**Problem details**
An exact copy of all the lines below is required, with every image left out.

Extracted data entries
== Segment start ==
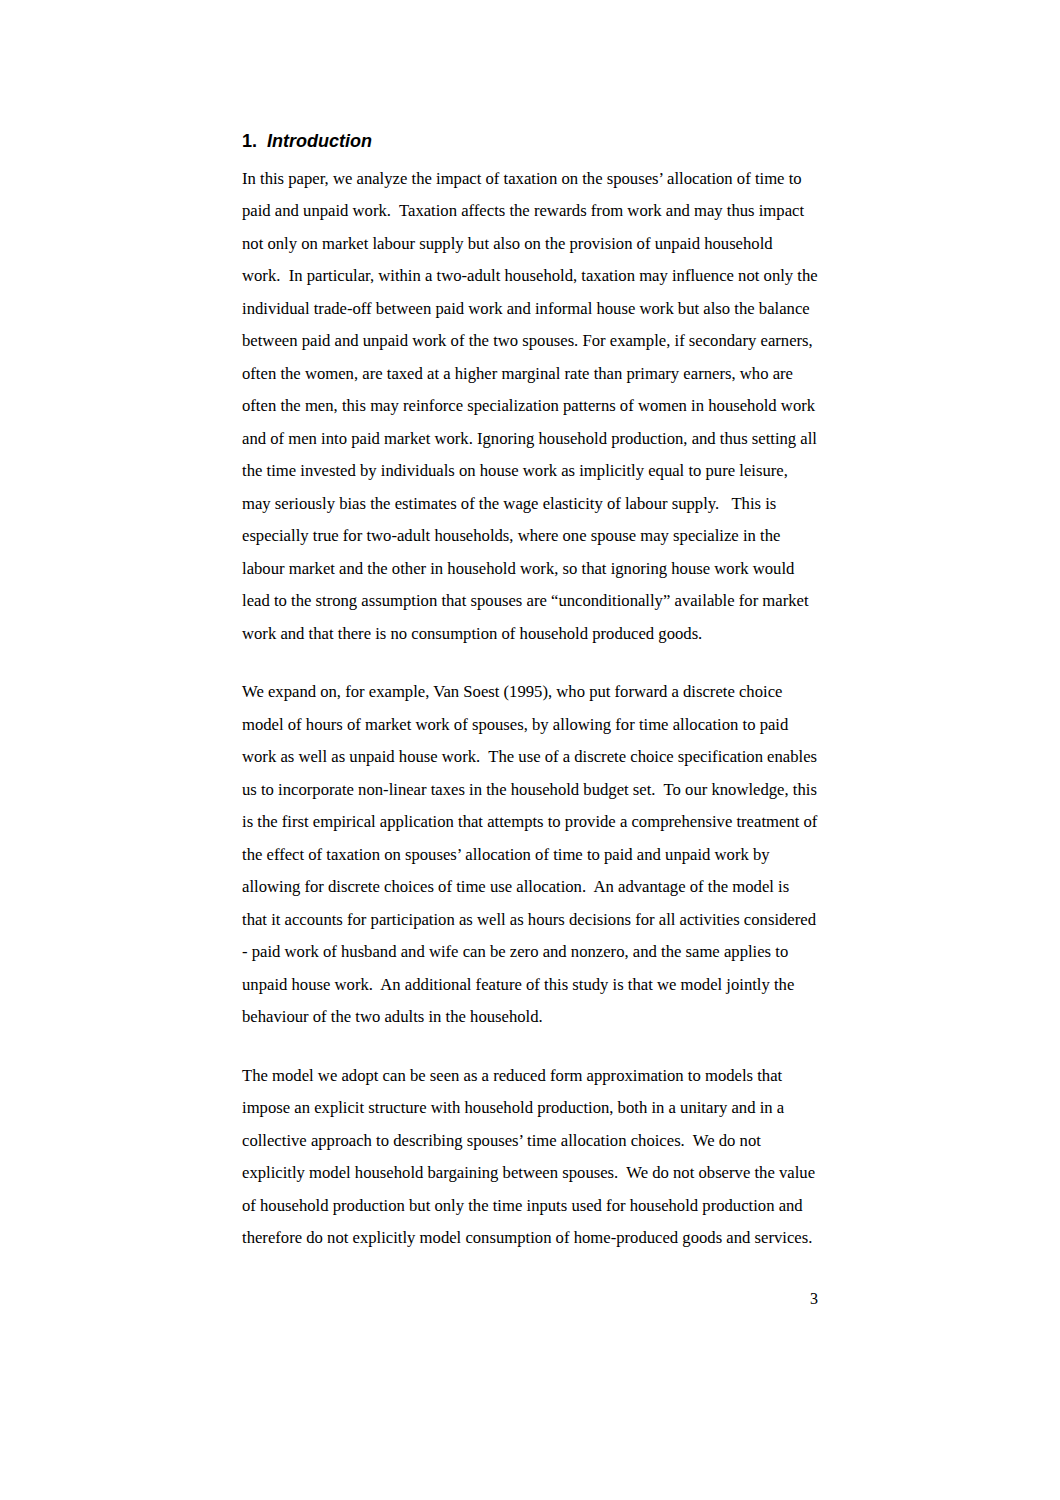1. Introduction
In this paper, we analyze the impact of taxation on the spouses’ allocation of time to paid and unpaid work. Taxation affects the rewards from work and may thus impact not only on market labour supply but also on the provision of unpaid household work. In particular, within a two-adult household, taxation may influence not only the individual trade-off between paid work and informal house work but also the balance between paid and unpaid work of the two spouses. For example, if secondary earners, often the women, are taxed at a higher marginal rate than primary earners, who are often the men, this may reinforce specialization patterns of women in household work and of men into paid market work. Ignoring household production, and thus setting all the time invested by individuals on house work as implicitly equal to pure leisure, may seriously bias the estimates of the wage elasticity of labour supply. This is especially true for two-adult households, where one spouse may specialize in the labour market and the other in household work, so that ignoring house work would lead to the strong assumption that spouses are “unconditionally” available for market work and that there is no consumption of household produced goods.
We expand on, for example, Van Soest (1995), who put forward a discrete choice model of hours of market work of spouses, by allowing for time allocation to paid work as well as unpaid house work. The use of a discrete choice specification enables us to incorporate non-linear taxes in the household budget set. To our knowledge, this is the first empirical application that attempts to provide a comprehensive treatment of the effect of taxation on spouses’ allocation of time to paid and unpaid work by allowing for discrete choices of time use allocation. An advantage of the model is that it accounts for participation as well as hours decisions for all activities considered - paid work of husband and wife can be zero and nonzero, and the same applies to unpaid house work. An additional feature of this study is that we model jointly the behaviour of the two adults in the household.
The model we adopt can be seen as a reduced form approximation to models that impose an explicit structure with household production, both in a unitary and in a collective approach to describing spouses’ time allocation choices. We do not explicitly model household bargaining between spouses. We do not observe the value of household production but only the time inputs used for household production and therefore do not explicitly model consumption of home-produced goods and services.
3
== Segment end ==
**Solution for this task**
1. Introduction
In this paper, we analyze the impact of taxation on the spouses’ allocation of time to paid and unpaid work. Taxation affects the rewards from work and may thus impact not only on market labour supply but also on the provision of unpaid household work. In particular, within a two-adult household, taxation may influence not only the individual trade-off between paid work and informal house work but also the balance between paid and unpaid work of the two spouses. For example, if secondary earners, often the women, are taxed at a higher marginal rate than primary earners, who are often the men, this may reinforce specialization patterns of women in household work and of men into paid market work. Ignoring household production, and thus setting all the time invested by individuals on house work as implicitly equal to pure leisure, may seriously bias the estimates of the wage elasticity of labour supply. This is especially true for two-adult households, where one spouse may specialize in the labour market and the other in household work, so that ignoring house work would lead to the strong assumption that spouses are “unconditionally” available for market work and that there is no consumption of household produced goods.
We expand on, for example, Van Soest (1995), who put forward a discrete choice model of hours of market work of spouses, by allowing for time allocation to paid work as well as unpaid house work. The use of a discrete choice specification enables us to incorporate non-linear taxes in the household budget set. To our knowledge, this is the first empirical application that attempts to provide a comprehensive treatment of the effect of taxation on spouses’ allocation of time to paid and unpaid work by allowing for discrete choices of time use allocation. An advantage of the model is that it accounts for participation as well as hours decisions for all activities considered - paid work of husband and wife can be zero and nonzero, and the same applies to unpaid house work. An additional feature of this study is that we model jointly the behaviour of the two adults in the household.
The model we adopt can be seen as a reduced form approximation to models that impose an explicit structure with household production, both in a unitary and in a collective approach to describing spouses’ time allocation choices. We do not explicitly model household bargaining between spouses. We do not observe the value of household production but only the time inputs used for household production and therefore do not explicitly model consumption of home-produced goods and services.
3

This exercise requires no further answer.